With the use of gcov + lcov, I can observe where stress-ng is not currently exercising the kernel and this allows me to devise stress tests to touch these un-exercised parts.  The tool has a history of tripping kernel bugs, so I'm quite pleased it has helped us to find corners of the kernel that needed improving.

This week I released V0.09.59 of stress-ng.  Apart from the usual sets of clean up changes and bug fixes, this new release now incorporates bash command line completion to make it easier to use.  Once the 5.2 Linux kernel has been released and I'm satisfied that stress-ng covers new 5.2 features I will  probably be releasing V0.10.00. This  will be a major release milestone now that stress-ng has realized most of my original design goals.

Saturday 5 January 2019

Kernel commits with "Fixes" Tag (revisited)

Last year I wrote about kernel commits that are tagged with the "Fixes" tag. Kernel developers use the "Fixes" tag on a bug fix commit to reference an older commit that originally introduced the bug.   The adoption of the tag has been steadily increasing since v3.12 of the kernel:

The red line shows the number of commits per release of the kernel, and the blue line shows the number of commits that contain a "Fixes" tag.

In terms of % of commits that contain the "Fixes" tag, one can see it has been steadily increasing since v3.12 and almost 12.5% of kernel commits in v4.20 are tagged this way.

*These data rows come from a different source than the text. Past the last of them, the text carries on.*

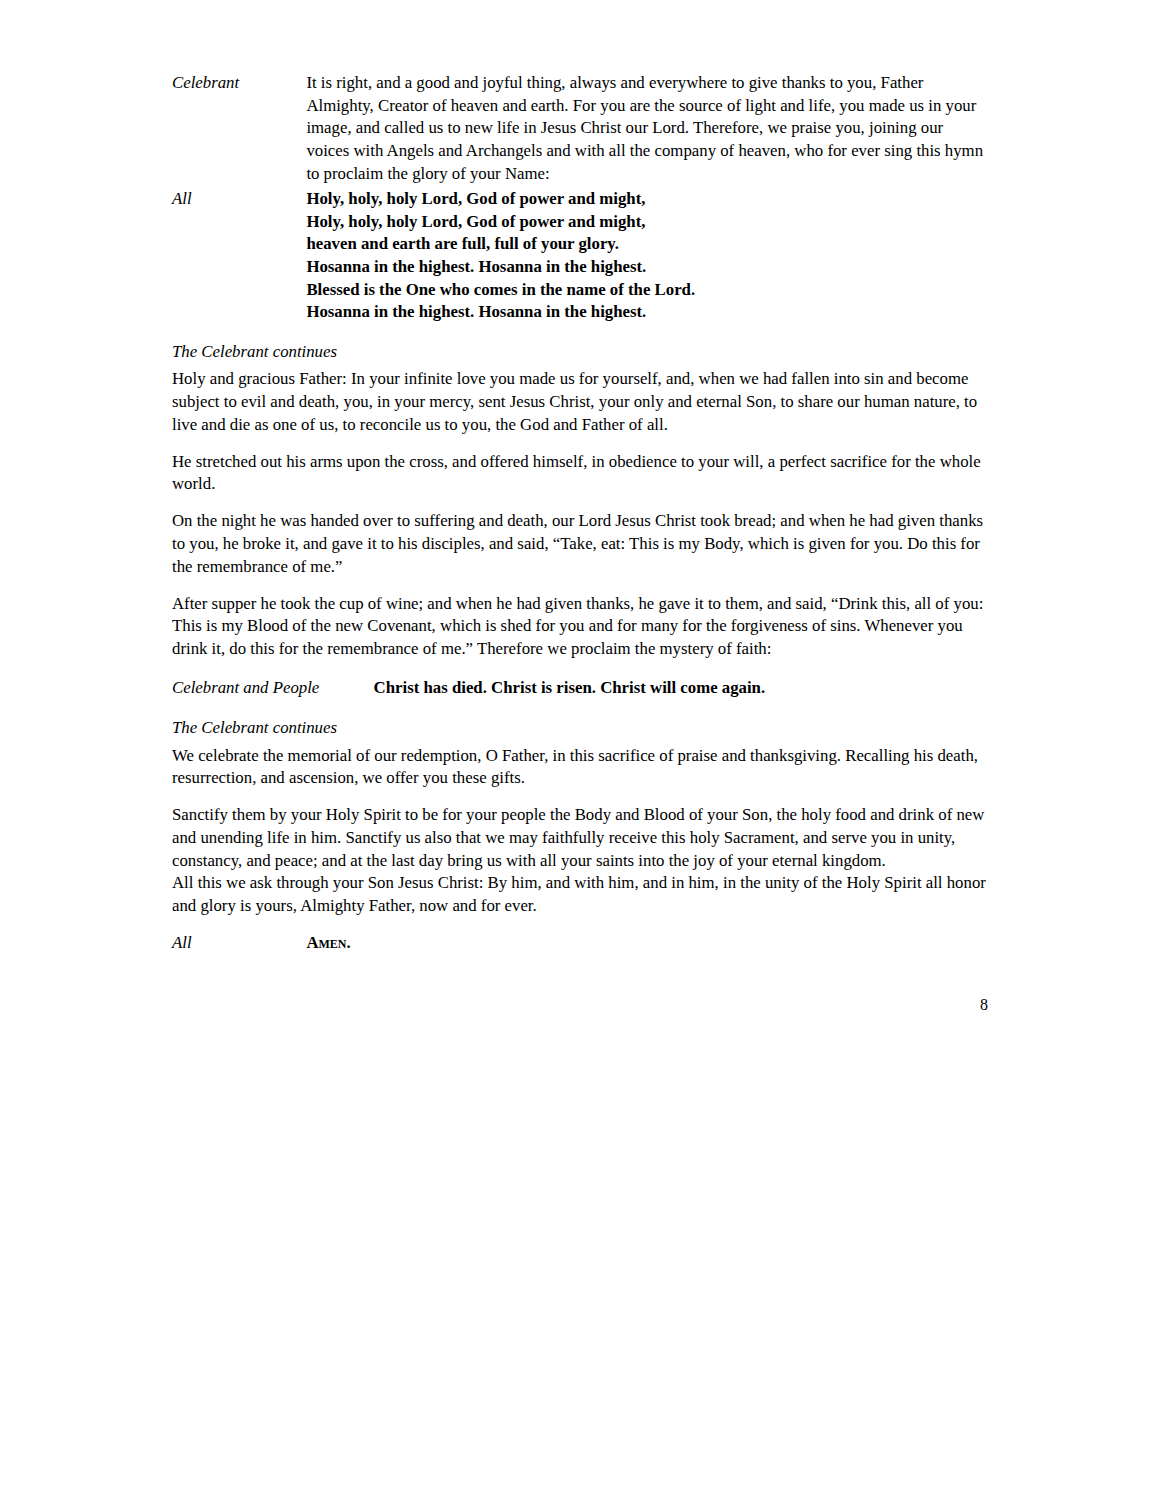Celebrant
It is right, and a good and joyful thing, always and everywhere to give thanks to you, Father Almighty, Creator of heaven and earth. For you are the source of light and life, you made us in your image, and called us to new life in Jesus Christ our Lord. Therefore, we praise you, joining our voices with Angels and Archangels and with all the company of heaven, who for ever sing this hymn to proclaim the glory of your Name:
All
Holy, holy, holy Lord, God of power and might,
Holy, holy, holy Lord, God of power and might,
heaven and earth are full, full of your glory.
Hosanna in the highest. Hosanna in the highest.
Blessed is the One who comes in the name of the Lord.
Hosanna in the highest. Hosanna in the highest.
The Celebrant continues
Holy and gracious Father: In your infinite love you made us for yourself, and, when we had fallen into sin and become subject to evil and death, you, in your mercy, sent Jesus Christ, your only and eternal Son, to share our human nature, to live and die as one of us, to reconcile us to you, the God and Father of all.
He stretched out his arms upon the cross, and offered himself, in obedience to your will, a perfect sacrifice for the whole world.
On the night he was handed over to suffering and death, our Lord Jesus Christ took bread; and when he had given thanks to you, he broke it, and gave it to his disciples, and said, “Take, eat: This is my Body, which is given for you. Do this for the remembrance of me.”
After supper he took the cup of wine; and when he had given thanks, he gave it to them, and said, “Drink this, all of you: This is my Blood of the new Covenant, which is shed for you and for many for the forgiveness of sins. Whenever you drink it, do this for the remembrance of me.” Therefore we proclaim the mystery of faith:
Celebrant and People
Christ has died. Christ is risen. Christ will come again.
The Celebrant continues
We celebrate the memorial of our redemption, O Father, in this sacrifice of praise and thanksgiving. Recalling his death, resurrection, and ascension, we offer you these gifts.
Sanctify them by your Holy Spirit to be for your people the Body and Blood of your Son, the holy food and drink of new and unending life in him. Sanctify us also that we may faithfully receive this holy Sacrament, and serve you in unity, constancy, and peace; and at the last day bring us with all your saints into the joy of your eternal kingdom.
All this we ask through your Son Jesus Christ: By him, and with him, and in him, in the unity of the Holy Spirit all honor and glory is yours, Almighty Father, now and for ever.
All
Amen.
8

The fixes tag contains the commit SHA of the commit that was fixed, so one can look up the date of the fix and of the commit being fixed and determine the time taken to fix a bug.

As one can see, a lot of issues get fixed on the first few hundred days, and some bugs take years to get fixed.  Zooming into the first hundred days of fixes the distribution looks like:


..the modal point is at day 4, I suspect these are issues that get found quickly when commits land in linux-next and are found in early testing, integration builds and static analysis.

Out of the thousands of "Fixes" tagged commits and the time to fix an issue one can determine how long it takes to fix a specific percentage of the bugs:


In the graph above, 50% of fixes are made within 151 days of the original commit, ~69% of fixes are made within a year of the original commit and ~82% of fixes are made within 2 years.  The long tail indicates that there are some bugs that take a while to be found and fixed,  the final 10% of bugs take more than 3.5 years to be found and fixed.

Comparing the time to fix issues for kernel versions v4.0, v4.10 and v4.20 for bugs that are fixed in less than 50 days we have:


... the trends are similar, however it is worth noting that more bugs are getting found and fixed a little faster in v4.10 and v4.20 than v4.0.  It will be interesting to see how these trends develop over the next few years.